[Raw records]
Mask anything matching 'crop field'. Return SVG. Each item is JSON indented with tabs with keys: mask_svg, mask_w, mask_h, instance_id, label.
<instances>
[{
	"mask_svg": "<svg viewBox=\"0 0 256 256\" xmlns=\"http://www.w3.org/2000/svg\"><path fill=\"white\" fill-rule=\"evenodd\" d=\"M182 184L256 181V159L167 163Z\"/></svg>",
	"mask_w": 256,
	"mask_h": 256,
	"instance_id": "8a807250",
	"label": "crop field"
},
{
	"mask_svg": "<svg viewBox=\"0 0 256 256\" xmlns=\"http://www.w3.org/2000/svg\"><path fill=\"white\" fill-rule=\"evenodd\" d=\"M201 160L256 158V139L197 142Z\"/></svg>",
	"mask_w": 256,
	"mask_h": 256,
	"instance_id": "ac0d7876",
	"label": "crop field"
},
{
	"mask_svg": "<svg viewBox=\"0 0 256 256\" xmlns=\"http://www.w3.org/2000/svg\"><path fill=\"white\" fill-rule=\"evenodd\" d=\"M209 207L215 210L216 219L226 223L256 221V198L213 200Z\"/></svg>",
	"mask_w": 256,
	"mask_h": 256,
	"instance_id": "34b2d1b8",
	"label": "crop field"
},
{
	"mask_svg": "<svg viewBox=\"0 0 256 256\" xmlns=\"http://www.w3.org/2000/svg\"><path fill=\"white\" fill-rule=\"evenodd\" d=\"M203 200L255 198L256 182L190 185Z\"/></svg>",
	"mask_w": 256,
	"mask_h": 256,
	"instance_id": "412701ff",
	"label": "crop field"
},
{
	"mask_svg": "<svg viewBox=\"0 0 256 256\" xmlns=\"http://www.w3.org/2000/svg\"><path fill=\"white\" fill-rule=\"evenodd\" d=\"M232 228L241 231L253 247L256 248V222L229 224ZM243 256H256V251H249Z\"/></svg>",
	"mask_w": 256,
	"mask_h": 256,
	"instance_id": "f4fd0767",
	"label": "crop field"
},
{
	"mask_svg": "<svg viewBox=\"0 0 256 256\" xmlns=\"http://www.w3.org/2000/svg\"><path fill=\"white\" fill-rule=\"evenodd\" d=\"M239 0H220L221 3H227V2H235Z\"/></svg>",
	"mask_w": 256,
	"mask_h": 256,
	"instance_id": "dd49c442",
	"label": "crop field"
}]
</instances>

WRITTEN REQUEST – Set down every line of the records above without any change.

THE SOLUTION –
Mask anything matching 'crop field'. Return SVG. Each item is JSON indented with tabs with keys: mask_svg, mask_w, mask_h, instance_id, label.
<instances>
[{
	"mask_svg": "<svg viewBox=\"0 0 256 256\" xmlns=\"http://www.w3.org/2000/svg\"><path fill=\"white\" fill-rule=\"evenodd\" d=\"M182 184L256 181V159L167 163Z\"/></svg>",
	"mask_w": 256,
	"mask_h": 256,
	"instance_id": "8a807250",
	"label": "crop field"
},
{
	"mask_svg": "<svg viewBox=\"0 0 256 256\" xmlns=\"http://www.w3.org/2000/svg\"><path fill=\"white\" fill-rule=\"evenodd\" d=\"M201 160L256 158V139L197 142Z\"/></svg>",
	"mask_w": 256,
	"mask_h": 256,
	"instance_id": "ac0d7876",
	"label": "crop field"
},
{
	"mask_svg": "<svg viewBox=\"0 0 256 256\" xmlns=\"http://www.w3.org/2000/svg\"><path fill=\"white\" fill-rule=\"evenodd\" d=\"M209 207L215 210L216 219L226 223L256 221V198L213 200Z\"/></svg>",
	"mask_w": 256,
	"mask_h": 256,
	"instance_id": "34b2d1b8",
	"label": "crop field"
},
{
	"mask_svg": "<svg viewBox=\"0 0 256 256\" xmlns=\"http://www.w3.org/2000/svg\"><path fill=\"white\" fill-rule=\"evenodd\" d=\"M203 200L255 198L256 182L190 185Z\"/></svg>",
	"mask_w": 256,
	"mask_h": 256,
	"instance_id": "412701ff",
	"label": "crop field"
},
{
	"mask_svg": "<svg viewBox=\"0 0 256 256\" xmlns=\"http://www.w3.org/2000/svg\"><path fill=\"white\" fill-rule=\"evenodd\" d=\"M232 228L241 231L253 247L256 248V222L229 224ZM243 256H256V251H249Z\"/></svg>",
	"mask_w": 256,
	"mask_h": 256,
	"instance_id": "f4fd0767",
	"label": "crop field"
},
{
	"mask_svg": "<svg viewBox=\"0 0 256 256\" xmlns=\"http://www.w3.org/2000/svg\"><path fill=\"white\" fill-rule=\"evenodd\" d=\"M239 0H220L221 3H227V2H235Z\"/></svg>",
	"mask_w": 256,
	"mask_h": 256,
	"instance_id": "dd49c442",
	"label": "crop field"
}]
</instances>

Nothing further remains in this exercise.